_Exercise input_
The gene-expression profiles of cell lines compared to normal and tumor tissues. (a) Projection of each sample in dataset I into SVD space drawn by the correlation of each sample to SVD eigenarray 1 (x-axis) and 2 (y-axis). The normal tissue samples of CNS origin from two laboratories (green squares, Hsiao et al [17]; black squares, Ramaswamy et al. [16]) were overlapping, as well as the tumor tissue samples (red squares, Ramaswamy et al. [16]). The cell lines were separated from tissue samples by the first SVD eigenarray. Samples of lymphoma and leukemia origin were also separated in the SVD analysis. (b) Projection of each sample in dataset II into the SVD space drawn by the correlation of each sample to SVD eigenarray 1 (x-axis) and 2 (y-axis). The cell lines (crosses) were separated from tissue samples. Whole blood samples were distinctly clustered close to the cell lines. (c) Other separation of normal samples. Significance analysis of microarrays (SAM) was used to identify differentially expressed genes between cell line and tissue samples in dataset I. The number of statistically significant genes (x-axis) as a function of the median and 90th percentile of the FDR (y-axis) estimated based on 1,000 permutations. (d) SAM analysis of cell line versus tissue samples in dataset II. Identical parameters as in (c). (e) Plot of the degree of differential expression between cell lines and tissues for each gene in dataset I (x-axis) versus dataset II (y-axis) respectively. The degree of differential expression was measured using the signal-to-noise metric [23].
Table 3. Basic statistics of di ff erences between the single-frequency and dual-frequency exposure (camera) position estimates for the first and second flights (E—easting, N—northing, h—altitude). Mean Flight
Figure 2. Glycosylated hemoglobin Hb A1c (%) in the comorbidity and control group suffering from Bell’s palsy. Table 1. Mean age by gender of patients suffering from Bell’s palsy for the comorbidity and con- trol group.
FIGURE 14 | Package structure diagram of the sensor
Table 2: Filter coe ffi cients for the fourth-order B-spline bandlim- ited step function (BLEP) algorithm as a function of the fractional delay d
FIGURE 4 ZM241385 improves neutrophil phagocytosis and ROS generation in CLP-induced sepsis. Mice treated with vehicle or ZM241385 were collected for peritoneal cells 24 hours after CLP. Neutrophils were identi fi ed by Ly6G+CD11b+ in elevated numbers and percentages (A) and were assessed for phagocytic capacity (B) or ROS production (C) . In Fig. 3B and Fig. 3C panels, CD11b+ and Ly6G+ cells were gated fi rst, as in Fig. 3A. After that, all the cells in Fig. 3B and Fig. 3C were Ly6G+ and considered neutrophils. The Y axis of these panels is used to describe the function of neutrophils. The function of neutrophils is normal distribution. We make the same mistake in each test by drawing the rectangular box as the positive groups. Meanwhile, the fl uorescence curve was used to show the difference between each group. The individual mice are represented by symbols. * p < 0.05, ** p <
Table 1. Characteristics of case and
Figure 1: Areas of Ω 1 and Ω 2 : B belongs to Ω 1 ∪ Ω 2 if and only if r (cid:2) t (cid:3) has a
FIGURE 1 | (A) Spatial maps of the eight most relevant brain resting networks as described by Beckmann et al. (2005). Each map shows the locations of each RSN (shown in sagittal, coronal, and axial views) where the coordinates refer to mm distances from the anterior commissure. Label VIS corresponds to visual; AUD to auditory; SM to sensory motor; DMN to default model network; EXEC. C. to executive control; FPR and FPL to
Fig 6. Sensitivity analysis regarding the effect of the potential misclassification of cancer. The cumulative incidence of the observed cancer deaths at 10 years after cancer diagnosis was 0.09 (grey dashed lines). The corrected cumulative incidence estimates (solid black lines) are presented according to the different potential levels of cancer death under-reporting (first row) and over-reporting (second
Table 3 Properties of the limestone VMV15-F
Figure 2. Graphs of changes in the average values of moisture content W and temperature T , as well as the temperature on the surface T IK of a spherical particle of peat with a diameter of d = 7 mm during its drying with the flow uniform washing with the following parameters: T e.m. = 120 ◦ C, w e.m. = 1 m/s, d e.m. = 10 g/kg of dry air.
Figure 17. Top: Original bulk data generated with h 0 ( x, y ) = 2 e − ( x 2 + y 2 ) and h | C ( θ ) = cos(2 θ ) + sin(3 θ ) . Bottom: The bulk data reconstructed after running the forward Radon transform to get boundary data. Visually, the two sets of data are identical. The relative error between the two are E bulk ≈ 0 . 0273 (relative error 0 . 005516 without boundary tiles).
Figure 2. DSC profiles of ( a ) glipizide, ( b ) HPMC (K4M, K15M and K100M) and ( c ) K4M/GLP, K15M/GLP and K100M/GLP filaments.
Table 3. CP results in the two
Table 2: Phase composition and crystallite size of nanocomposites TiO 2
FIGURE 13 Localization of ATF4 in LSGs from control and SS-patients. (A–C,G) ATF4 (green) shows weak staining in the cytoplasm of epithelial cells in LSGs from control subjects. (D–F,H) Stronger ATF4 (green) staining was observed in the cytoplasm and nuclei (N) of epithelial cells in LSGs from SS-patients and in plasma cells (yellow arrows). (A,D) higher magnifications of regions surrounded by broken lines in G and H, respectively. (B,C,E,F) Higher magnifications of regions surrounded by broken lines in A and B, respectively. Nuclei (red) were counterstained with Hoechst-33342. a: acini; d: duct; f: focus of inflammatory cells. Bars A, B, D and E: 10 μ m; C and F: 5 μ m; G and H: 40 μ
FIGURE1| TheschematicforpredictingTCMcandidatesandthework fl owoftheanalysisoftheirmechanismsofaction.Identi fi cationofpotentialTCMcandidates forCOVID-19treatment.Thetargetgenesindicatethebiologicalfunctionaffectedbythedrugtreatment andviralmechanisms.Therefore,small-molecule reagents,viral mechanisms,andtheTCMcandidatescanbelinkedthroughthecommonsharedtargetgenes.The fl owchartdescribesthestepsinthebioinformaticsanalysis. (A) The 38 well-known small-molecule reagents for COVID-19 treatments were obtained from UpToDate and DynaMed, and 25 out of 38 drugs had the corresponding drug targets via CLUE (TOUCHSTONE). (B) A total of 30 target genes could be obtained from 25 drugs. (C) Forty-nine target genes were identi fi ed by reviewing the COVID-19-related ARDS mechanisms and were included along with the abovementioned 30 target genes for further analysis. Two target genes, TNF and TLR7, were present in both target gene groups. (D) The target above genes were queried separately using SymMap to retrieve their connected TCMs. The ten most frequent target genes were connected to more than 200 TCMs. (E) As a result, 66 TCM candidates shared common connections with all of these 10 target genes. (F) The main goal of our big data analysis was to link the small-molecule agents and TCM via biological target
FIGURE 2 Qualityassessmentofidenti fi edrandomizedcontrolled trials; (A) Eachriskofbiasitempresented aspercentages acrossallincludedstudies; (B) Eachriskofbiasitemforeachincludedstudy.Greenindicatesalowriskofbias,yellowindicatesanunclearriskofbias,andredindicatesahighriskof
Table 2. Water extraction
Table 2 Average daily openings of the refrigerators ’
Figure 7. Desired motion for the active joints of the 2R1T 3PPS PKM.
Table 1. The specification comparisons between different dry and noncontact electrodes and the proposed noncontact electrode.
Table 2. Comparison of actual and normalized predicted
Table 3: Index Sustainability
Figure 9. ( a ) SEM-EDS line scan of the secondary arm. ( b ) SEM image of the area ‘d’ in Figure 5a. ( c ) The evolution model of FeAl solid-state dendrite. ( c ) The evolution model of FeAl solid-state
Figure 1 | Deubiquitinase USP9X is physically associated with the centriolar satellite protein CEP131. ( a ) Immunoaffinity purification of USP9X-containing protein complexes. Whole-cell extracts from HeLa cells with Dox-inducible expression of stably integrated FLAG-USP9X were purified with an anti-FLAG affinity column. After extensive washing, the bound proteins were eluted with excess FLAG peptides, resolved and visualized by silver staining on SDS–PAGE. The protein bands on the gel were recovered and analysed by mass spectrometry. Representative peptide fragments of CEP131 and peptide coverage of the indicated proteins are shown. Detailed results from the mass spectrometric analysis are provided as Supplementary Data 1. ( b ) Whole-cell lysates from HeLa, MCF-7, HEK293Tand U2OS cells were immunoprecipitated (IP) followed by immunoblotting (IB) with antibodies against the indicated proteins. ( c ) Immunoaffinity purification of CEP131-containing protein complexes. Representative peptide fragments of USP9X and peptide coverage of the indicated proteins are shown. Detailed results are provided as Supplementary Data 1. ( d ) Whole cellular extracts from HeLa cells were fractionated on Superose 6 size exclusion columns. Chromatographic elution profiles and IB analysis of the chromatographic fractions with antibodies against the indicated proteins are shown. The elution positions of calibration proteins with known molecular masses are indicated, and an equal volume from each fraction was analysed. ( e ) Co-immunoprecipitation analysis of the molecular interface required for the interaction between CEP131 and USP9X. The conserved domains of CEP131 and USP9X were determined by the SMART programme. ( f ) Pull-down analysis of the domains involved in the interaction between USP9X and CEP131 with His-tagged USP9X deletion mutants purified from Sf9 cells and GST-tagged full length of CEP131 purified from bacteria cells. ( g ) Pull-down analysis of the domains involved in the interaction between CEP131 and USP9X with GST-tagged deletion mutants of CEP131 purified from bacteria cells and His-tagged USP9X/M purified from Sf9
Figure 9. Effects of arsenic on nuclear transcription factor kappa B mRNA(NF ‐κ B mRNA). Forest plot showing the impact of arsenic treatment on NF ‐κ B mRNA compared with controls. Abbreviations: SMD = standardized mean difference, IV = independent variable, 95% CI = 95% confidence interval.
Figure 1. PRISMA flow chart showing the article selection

_Exercise goal_
Pick every line of the data that includes the string "solid".

_Solution for this exercise_
Fig 6. Sensitivity analysis regarding the effect of the potential misclassification of cancer. The cumulative incidence of the observed cancer deaths at 10 years after cancer diagnosis was 0.09 (grey dashed lines). The corrected cumulative incidence estimates (solid black lines) are presented according to the different potential levels of cancer death under-reporting (first row) and over-reporting (second
Figure 9. ( a ) SEM-EDS line scan of the secondary arm. ( b ) SEM image of the area ‘d’ in Figure 5a. ( c ) The evolution model of FeAl solid-state dendrite. ( c ) The evolution model of FeAl solid-state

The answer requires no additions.